With Manafort leaping off the sinking ship, the ranks of flipsters is swelling—count them! Former national security adviser Michael Flynn; Rick Gates, Trump’s former deputy campaign manager and Manafort’s protégé; George Papadopoulos, rewarded for his cooperation with a sentence last week of a mere 14 days; and even Trump Organization CFO Allen Weisselberg, granted limited immunity by federal prosecutors in New York in exchange for testifying about hush money paid to women who claimed they’d had affairs with Trump. And guess who is reportedly in talks with Mueller’s people, at this very minute? Why it’s Michael Cohen, the president’s former right-hand man and attorney, the guy once so loyal he said he would take a bullet for Trump.

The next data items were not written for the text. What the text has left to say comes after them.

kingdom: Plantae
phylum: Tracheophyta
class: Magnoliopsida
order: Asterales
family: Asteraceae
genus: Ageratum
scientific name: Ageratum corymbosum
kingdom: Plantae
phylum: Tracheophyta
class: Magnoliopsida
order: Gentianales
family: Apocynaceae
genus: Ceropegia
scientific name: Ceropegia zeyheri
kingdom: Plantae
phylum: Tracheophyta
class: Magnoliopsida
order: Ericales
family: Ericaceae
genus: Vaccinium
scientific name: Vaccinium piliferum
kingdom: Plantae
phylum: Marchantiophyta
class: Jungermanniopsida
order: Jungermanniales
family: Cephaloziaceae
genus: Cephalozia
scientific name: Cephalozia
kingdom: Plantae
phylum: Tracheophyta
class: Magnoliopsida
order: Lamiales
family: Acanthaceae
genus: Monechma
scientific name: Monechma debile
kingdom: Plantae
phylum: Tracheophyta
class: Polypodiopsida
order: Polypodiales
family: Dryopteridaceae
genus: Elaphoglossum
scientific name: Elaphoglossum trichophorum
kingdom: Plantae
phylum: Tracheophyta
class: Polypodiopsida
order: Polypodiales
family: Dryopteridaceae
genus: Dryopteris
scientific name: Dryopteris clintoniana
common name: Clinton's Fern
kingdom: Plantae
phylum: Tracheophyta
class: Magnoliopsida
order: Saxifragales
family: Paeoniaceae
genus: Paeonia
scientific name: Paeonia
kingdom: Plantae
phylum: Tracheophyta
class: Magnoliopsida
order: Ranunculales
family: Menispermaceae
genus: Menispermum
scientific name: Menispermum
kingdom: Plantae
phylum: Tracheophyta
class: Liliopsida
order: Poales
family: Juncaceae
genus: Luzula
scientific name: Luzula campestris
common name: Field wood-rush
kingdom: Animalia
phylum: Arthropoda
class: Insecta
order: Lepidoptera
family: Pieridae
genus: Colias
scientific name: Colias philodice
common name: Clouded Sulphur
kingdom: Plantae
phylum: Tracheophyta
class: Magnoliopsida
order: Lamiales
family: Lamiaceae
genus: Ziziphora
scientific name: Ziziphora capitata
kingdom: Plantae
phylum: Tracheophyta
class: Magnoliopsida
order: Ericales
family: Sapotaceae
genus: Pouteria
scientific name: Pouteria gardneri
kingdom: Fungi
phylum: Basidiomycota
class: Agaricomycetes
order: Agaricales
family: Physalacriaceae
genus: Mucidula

So where does this leave our Captain Queeg commander in chief, surrounded by assassins, with the mole who ratted to The New York Times in that anonymous op-ed still on the loose? Why it leaves him disputing the death toll of Hurricane Maria in Puerto Rico! As Florence was making its way to the Carolinas on Thursday, he tweeted: “3,000 people did not die in the two hurricanes that hit Puerto Rico. When I left the island, after the storm had hit, they had anywhere from six to 18 deaths. As time went by, it did not go up by much. Then, a long time later, they started to report really large numbers, like 3,000. . . . This was done by the Democrats in order to make me look as bad as possible when I was successfully raising billions of dollars to help rebuild Puerto Rico. If a person died for any reason, like old age, just add them onto the list. Bad politics. I love Puerto Rico!”

This mathematical malarkey was a bridge too far, even for the usually phlegmatic speaker of the House Paul Ryan, who, when asked for comment, sighed and said, “. . . I have no reason to dispute those numbers. Those are just the facts of what happens when a horrible hurricane hits an isolated place like an island.” Ryan’s counterpart in the Senate, Majority Leader Mitch McConnell had another horrible hurricane on his mind. On Tuesday, he said that come the November midterms, the wind is going is going to be in the Republican party’s face, and “we don’t know if it’s going to be Category 3, 4, or 5.” He listed nine states, including formerly reliably red Tennessee and Indiana, as places where Senate races are “dead even . . . Every one of them like a knife fight in an alley, just a brawl in every one of those places,” and added that he could only hope “. . . when the smoke clears, we’ll still have a majority in the Senate.”

If there is any justice, when the smoke clears, Mitch, we will witness not a knife fight in an alley but a fierce platoon of progressives descending on Washington, D.C., determined to save Obamacare, further the rights of women and the LGBTQ community, welcome asylum seekers, understand that black lives matter, fight global warming, demand gun control, safeguard Roe v. Wade, and, of course, marshal their forces to throw the bum out.